Hace un par de años, la Junta de Andalucía le endiñaba uno de los galardones que llevan el nombre heroico de Val de Omar, pero ya antes le habían dedicado una retrospectiva en Alcances, la muestra que fundara su amigo Fernando Quiñones, que tanto le respaldó cuando a él le chafaron la Semana Internacional de Cine de Autor que defendió en Benalmádena.

Quizá ustedes vieran algunas de sus películas más comerciales. Lo mismo pasaron por el Gaditano, allá por el 63, Los que no fuimos a la guerra, aunque le censuraron el titulo y la película tuvo que llamarse Cuando estalló la paz. O Tiempo de amor, que empezaba a romper algo tan perro como la mordaza política, que era la mordaza sentimental. Igual sus secuencias taladraban la pantalla del Municipal, en el Palillero, cuando afuera, en el Cádiz de la tecnocracia, amar no estaba prohibido pero le faltaba poco. Pero supongo que, en los viejos cines de verano con olor a jazmines y a dama de noche, jamás pasaron El arte de vivir, una crítica abierta en pleno franquismo, cuando la cartelera ardía de Alfredo Landa y spaghetti-western, aunque él también se sumaría luego a la apertura de las portañuelas intelectuales con Sex o no sex, en el ecuador de los 70 y con José Sacristán y Carmen Sevilla al frente del reparto. Buena parte de sus obras, desde su primer viaje al corazón de Velázquez que le premiaron en el festival de Berlín, nunca se dejaron ver por Cádiz, esa vieja patria chica que nunca pudo reconocer a ese viejo y huidizo hijo suyo un nómada que se educó en el Pilar de Madrid y en el teatro independiente de los 50, cuando le detenían por rojo y le expulsaban de la escula oficial del cine. Por entonces, no sólo le atrapó la Policía Armada sino la afición al jazz como al blues y al flamenco: su "Biografía de Vicente Escudero", realizada para TVE en 1968, supone un formidable homenaje al heterodoxo artista español que también tuvo que coger puerta cuando la dictadura empezó a dar el cante. Por no hablar de aquella serie titulada Stop, que vino a ser el equivalente a los puntos de tráfico en las teles en blanco y negro de los 70.

● Datos proporcionados
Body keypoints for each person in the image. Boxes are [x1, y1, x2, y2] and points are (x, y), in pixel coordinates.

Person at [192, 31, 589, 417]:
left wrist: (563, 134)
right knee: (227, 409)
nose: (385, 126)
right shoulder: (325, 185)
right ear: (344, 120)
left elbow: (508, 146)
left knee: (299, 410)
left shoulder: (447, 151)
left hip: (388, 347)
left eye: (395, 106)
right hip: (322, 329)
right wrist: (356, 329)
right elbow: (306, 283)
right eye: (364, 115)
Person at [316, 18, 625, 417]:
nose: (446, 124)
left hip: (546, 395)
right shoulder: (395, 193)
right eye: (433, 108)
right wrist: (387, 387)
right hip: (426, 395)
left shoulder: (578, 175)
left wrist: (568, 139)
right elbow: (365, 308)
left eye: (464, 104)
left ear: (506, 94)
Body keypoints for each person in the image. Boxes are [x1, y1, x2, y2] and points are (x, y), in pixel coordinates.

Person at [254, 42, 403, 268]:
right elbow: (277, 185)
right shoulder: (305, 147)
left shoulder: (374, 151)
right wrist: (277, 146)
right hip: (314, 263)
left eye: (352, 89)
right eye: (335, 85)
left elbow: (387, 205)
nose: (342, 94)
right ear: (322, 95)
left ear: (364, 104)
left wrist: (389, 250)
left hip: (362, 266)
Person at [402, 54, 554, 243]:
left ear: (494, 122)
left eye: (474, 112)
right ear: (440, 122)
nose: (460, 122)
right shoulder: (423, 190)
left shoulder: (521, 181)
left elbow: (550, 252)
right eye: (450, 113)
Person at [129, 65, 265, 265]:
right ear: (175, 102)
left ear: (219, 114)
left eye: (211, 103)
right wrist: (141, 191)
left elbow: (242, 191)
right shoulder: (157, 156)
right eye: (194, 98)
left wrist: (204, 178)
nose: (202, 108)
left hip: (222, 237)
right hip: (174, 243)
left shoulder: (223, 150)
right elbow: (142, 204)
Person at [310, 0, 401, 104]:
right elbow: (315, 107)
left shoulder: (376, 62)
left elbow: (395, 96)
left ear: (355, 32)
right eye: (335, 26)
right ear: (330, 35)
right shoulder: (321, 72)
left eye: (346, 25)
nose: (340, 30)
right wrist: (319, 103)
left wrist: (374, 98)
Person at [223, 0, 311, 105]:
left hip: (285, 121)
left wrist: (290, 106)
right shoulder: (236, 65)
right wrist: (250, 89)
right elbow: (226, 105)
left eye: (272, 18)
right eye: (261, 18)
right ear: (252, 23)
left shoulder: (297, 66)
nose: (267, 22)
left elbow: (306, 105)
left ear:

● Descripción del ejercicio
Según el texto dado, ¿con qué título tuvo que llamarse la película Los que no fuimos a la guerra después de que le censuraran el título?

● Área de respuesta
Cuando estalló la paz.